**Your assignment**
What needs reproducing is the run of lines in the data below starting at the line with "Return minified JSON, an" and ending at the line with "hfov=67.7deg. Frame: camera, x", both ends included. Copy it exactly, without pictures, and add nothing.

**Exercise data**
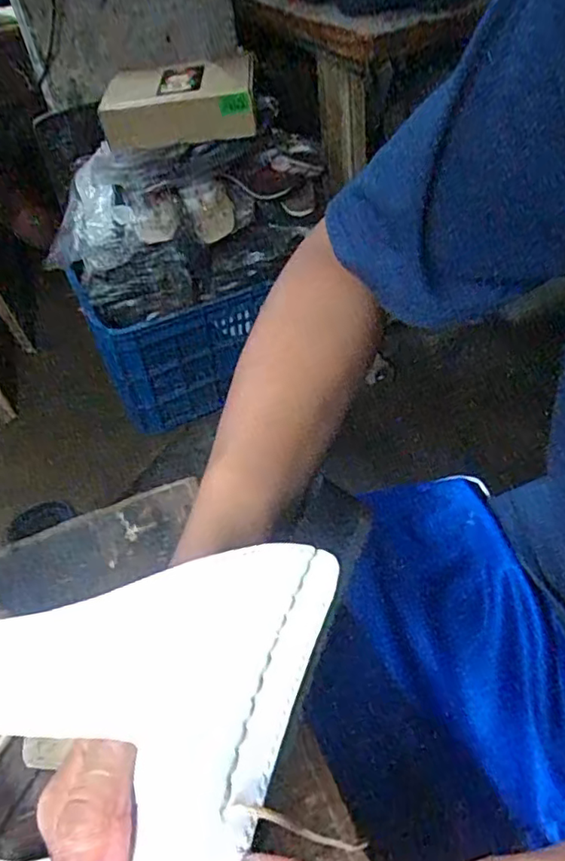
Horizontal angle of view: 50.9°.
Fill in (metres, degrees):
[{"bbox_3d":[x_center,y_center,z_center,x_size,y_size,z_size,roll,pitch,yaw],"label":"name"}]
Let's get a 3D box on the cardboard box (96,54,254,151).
[{"bbox_3d":[-0.185,-0.577,1.060,0.266,0.116,0.094,-14,47,-6],"label":"cardboard box"}]

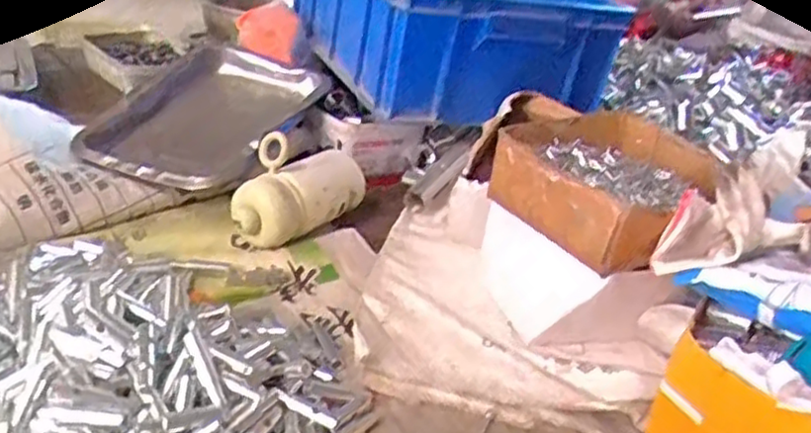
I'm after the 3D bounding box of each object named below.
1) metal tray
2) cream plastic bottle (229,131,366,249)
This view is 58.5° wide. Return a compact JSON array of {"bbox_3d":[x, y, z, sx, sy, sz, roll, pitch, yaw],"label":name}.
[{"bbox_3d":[-0.211,-0.105,0.785,0.189,0.053,0.246,19,47,14],"label":"metal tray"},{"bbox_3d":[-0.104,-0.026,0.696,0.068,0.083,0.139,24,29,26],"label":"cream plastic bottle"}]

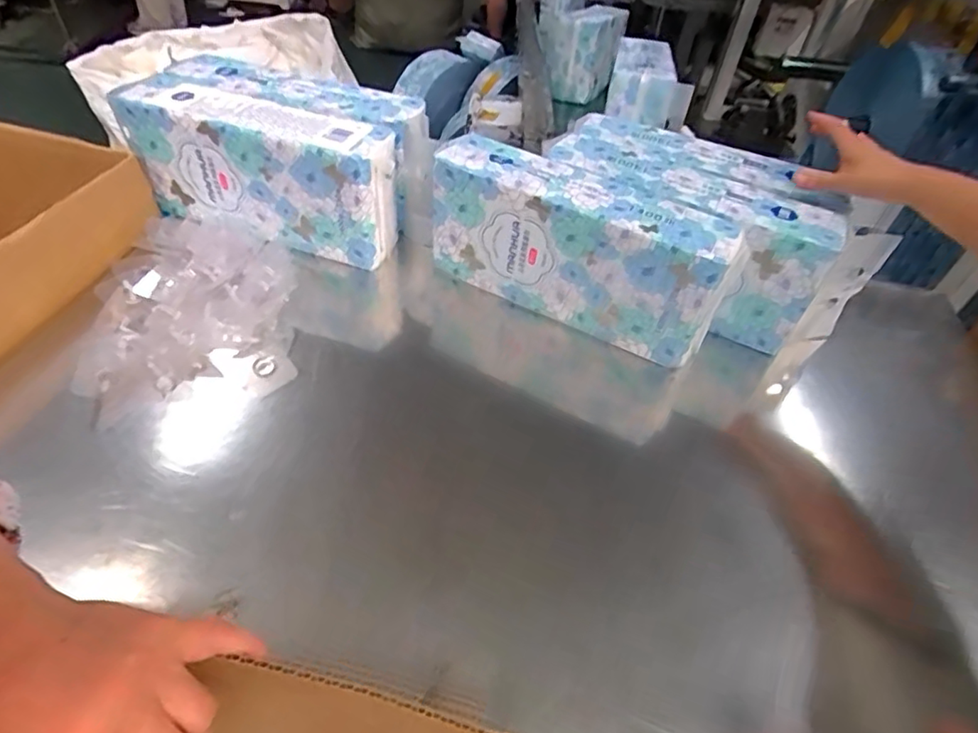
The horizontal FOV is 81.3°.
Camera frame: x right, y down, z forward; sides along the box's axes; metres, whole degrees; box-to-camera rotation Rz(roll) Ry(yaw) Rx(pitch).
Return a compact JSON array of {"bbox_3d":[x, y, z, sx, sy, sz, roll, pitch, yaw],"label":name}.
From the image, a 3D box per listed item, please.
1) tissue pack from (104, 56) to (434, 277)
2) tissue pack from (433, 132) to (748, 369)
[{"bbox_3d":[-0.274,-0.283,0.768,0.348,0.162,0.181,13,48,6],"label":"tissue pack"},{"bbox_3d":[0.104,-0.142,0.698,0.354,0.162,0.086,25,50,16],"label":"tissue pack"}]

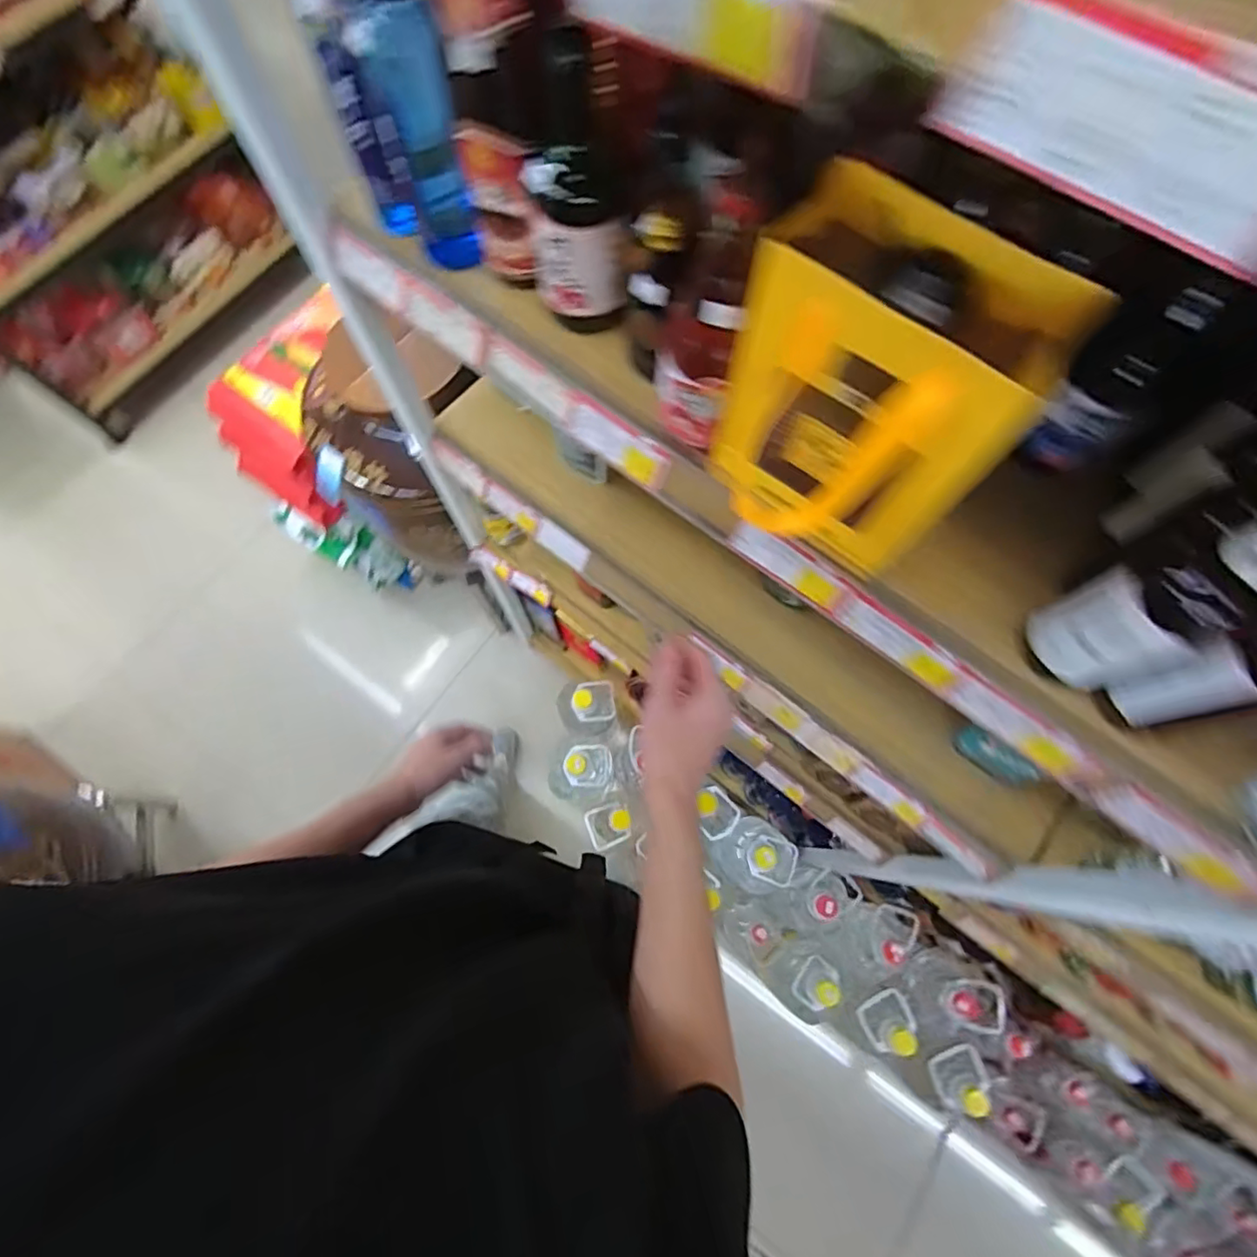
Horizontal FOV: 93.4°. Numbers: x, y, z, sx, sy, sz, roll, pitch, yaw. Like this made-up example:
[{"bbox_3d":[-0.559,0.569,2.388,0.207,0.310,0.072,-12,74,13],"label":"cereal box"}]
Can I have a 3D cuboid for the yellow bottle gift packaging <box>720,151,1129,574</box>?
[{"bbox_3d":[0.126,-0.121,0.337,0.142,0.168,0.106,35,75,11],"label":"yellow bottle gift packaging"}]

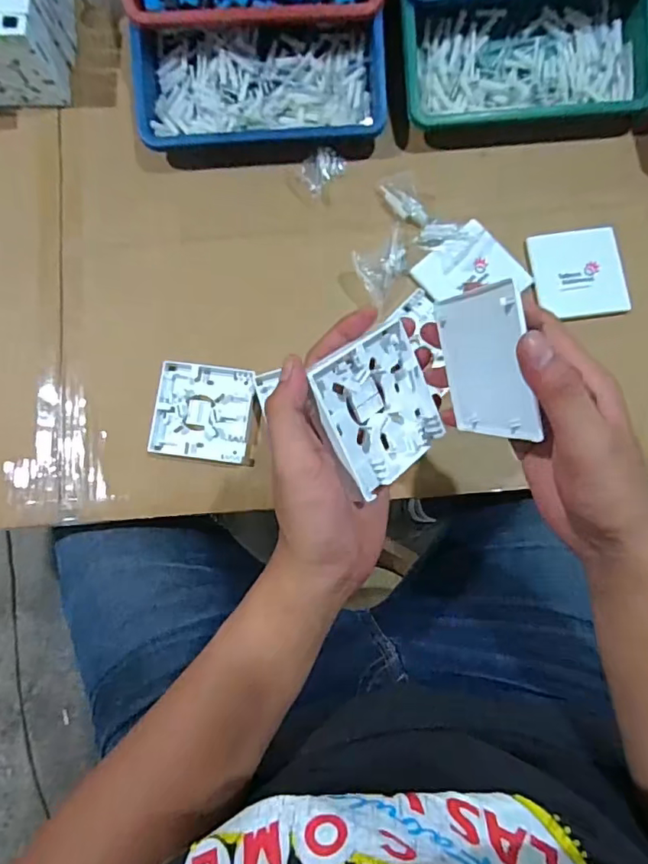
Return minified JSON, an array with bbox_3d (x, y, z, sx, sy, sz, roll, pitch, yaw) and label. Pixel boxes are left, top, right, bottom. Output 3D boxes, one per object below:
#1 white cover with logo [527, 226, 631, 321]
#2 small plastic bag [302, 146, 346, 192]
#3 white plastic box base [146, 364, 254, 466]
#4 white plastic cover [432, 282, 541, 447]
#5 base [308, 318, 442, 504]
[{"bbox_3d":[0.244,-0.152,0.510,0.083,0.007,0.088,-9,81,0],"label":"white cover with logo"},{"bbox_3d":[-0.003,-0.259,0.527,0.046,0.017,0.032,-41,82,-5],"label":"small plastic bag"},{"bbox_3d":[-0.111,-0.019,0.494,0.086,0.014,0.086,6,81,3],"label":"white plastic box base"},{"bbox_3d":[0.096,-0.040,0.315,0.007,0.077,0.086,-12,94,-18],"label":"white plastic cover"},{"bbox_3d":[0.033,-0.014,0.337,0.086,0.014,0.084,-37,106,-36],"label":"base"}]

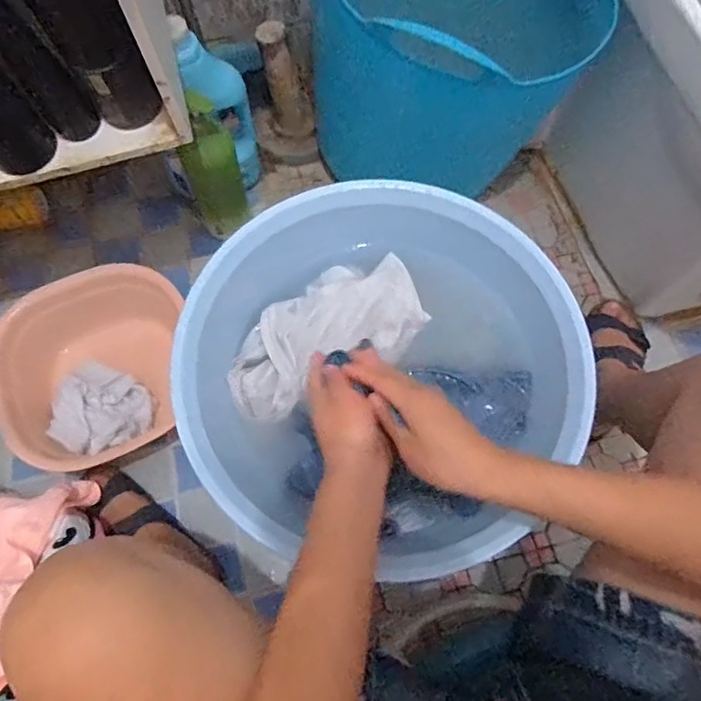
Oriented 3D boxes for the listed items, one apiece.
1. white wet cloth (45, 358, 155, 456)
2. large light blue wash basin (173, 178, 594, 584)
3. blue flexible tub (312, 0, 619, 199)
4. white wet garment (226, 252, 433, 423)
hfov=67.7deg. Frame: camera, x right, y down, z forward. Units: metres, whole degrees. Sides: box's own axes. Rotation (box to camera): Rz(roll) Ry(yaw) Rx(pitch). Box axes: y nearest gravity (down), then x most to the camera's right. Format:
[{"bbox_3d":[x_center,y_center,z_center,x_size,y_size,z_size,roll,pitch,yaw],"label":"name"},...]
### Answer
[{"bbox_3d":[-0.356,0.089,0.756,0.136,0.054,0.124,14,71,6],"label":"white wet cloth"},{"bbox_3d":[0.032,0.020,0.571,0.383,0.146,0.380,0,71,1],"label":"large light blue wash basin"},{"bbox_3d":[0.159,-0.522,0.851,0.423,0.395,0.305,0,71,1],"label":"blue flexible tub"},{"bbox_3d":[-0.034,-0.024,0.582,0.228,0.042,0.127,-28,72,-9],"label":"white wet garment"}]

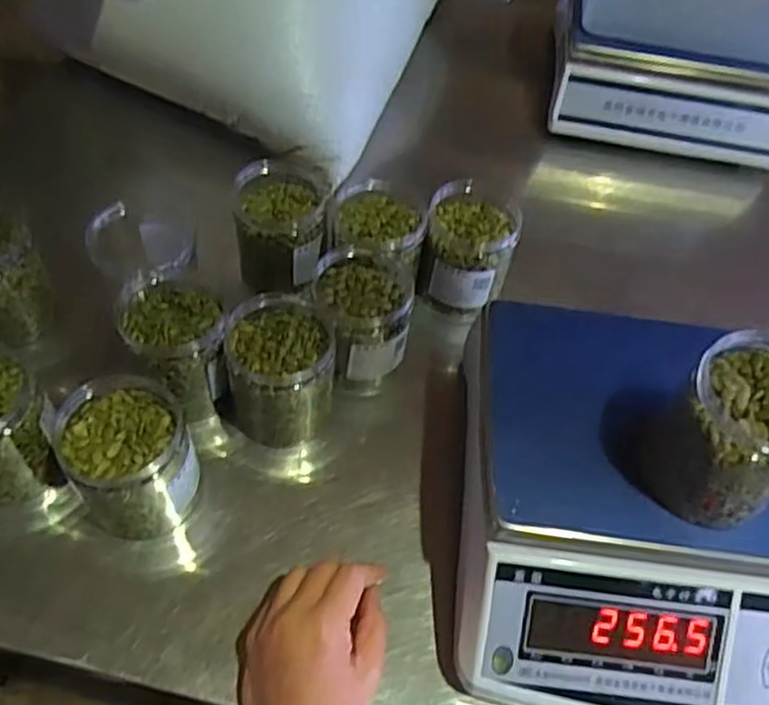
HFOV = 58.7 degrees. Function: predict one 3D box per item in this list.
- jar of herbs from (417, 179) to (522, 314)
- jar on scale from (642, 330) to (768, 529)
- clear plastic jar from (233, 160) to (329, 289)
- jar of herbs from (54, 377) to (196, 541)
[{"bbox_3d":[0.081,-0.099,0.658,0.084,0.120,0.094,14,54,7],"label":"jar of herbs"},{"bbox_3d":[0.219,0.050,0.424,0.090,0.099,0.082,2,53,-2],"label":"jar on scale"},{"bbox_3d":[-0.096,-0.125,0.649,0.086,0.092,0.097,-2,54,-5],"label":"clear plastic jar"},{"bbox_3d":[-0.184,0.077,0.506,0.085,0.091,0.089,2,53,-2],"label":"jar of herbs"}]

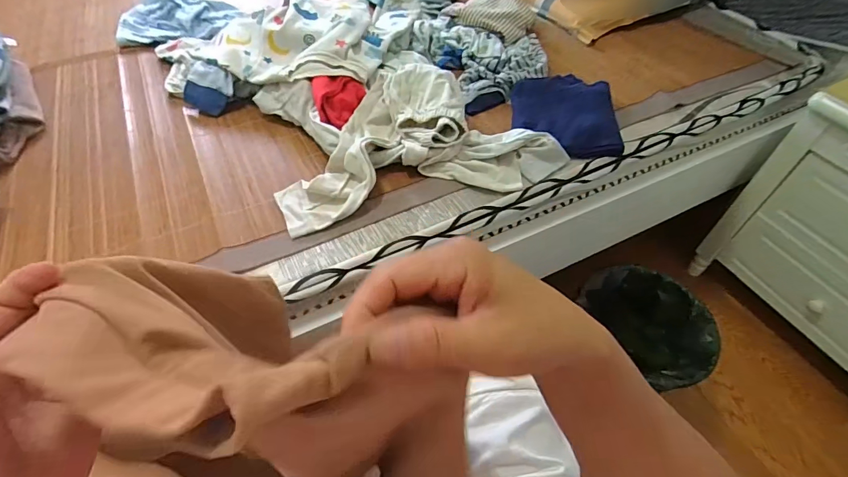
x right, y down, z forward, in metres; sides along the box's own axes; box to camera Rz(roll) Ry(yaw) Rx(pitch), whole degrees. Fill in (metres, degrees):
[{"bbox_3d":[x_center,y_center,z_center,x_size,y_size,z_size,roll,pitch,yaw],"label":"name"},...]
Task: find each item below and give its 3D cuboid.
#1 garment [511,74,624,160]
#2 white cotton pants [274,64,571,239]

**Exercise answer**
Return minified JSON, an array with bbox_3d (x, y, z, sx, sy, sz, roll, pitch, yaw) and label. Pixel boxes are left, top, right, bottom. Output 3D boxes, one per object below:
#1 white cover with logo [527, 226, 631, 321]
#2 small plastic bag [302, 146, 346, 192]
#3 white plastic box base [146, 364, 254, 466]
#4 white plastic cover [432, 282, 541, 447]
#5 base [308, 318, 442, 504]
[{"bbox_3d":[0.244,-0.152,0.510,0.083,0.007,0.088,-9,81,0],"label":"white cover with logo"},{"bbox_3d":[-0.003,-0.259,0.527,0.046,0.017,0.032,-41,82,-5],"label":"small plastic bag"},{"bbox_3d":[-0.111,-0.019,0.494,0.086,0.014,0.086,6,81,3],"label":"white plastic box base"},{"bbox_3d":[0.096,-0.040,0.315,0.007,0.077,0.086,-12,94,-18],"label":"white plastic cover"},{"bbox_3d":[0.033,-0.014,0.337,0.086,0.014,0.084,-37,106,-36],"label":"base"}]

Oriented 3D boxes for the listed items, one apiece.
1. white wet cloth (45, 358, 155, 456)
2. large light blue wash basin (173, 178, 594, 584)
3. blue flexible tub (312, 0, 619, 199)
4. white wet garment (226, 252, 433, 423)
hfov=67.7deg. Frame: camera, x right, y down, z forward. Units: metres, whole degrees. Sides: box's own axes. Rotation (box to camera): Rz(roll) Ry(yaw) Rx(pitch). Box axes: y nearest gravity (down), then x most to the camera's right. Format:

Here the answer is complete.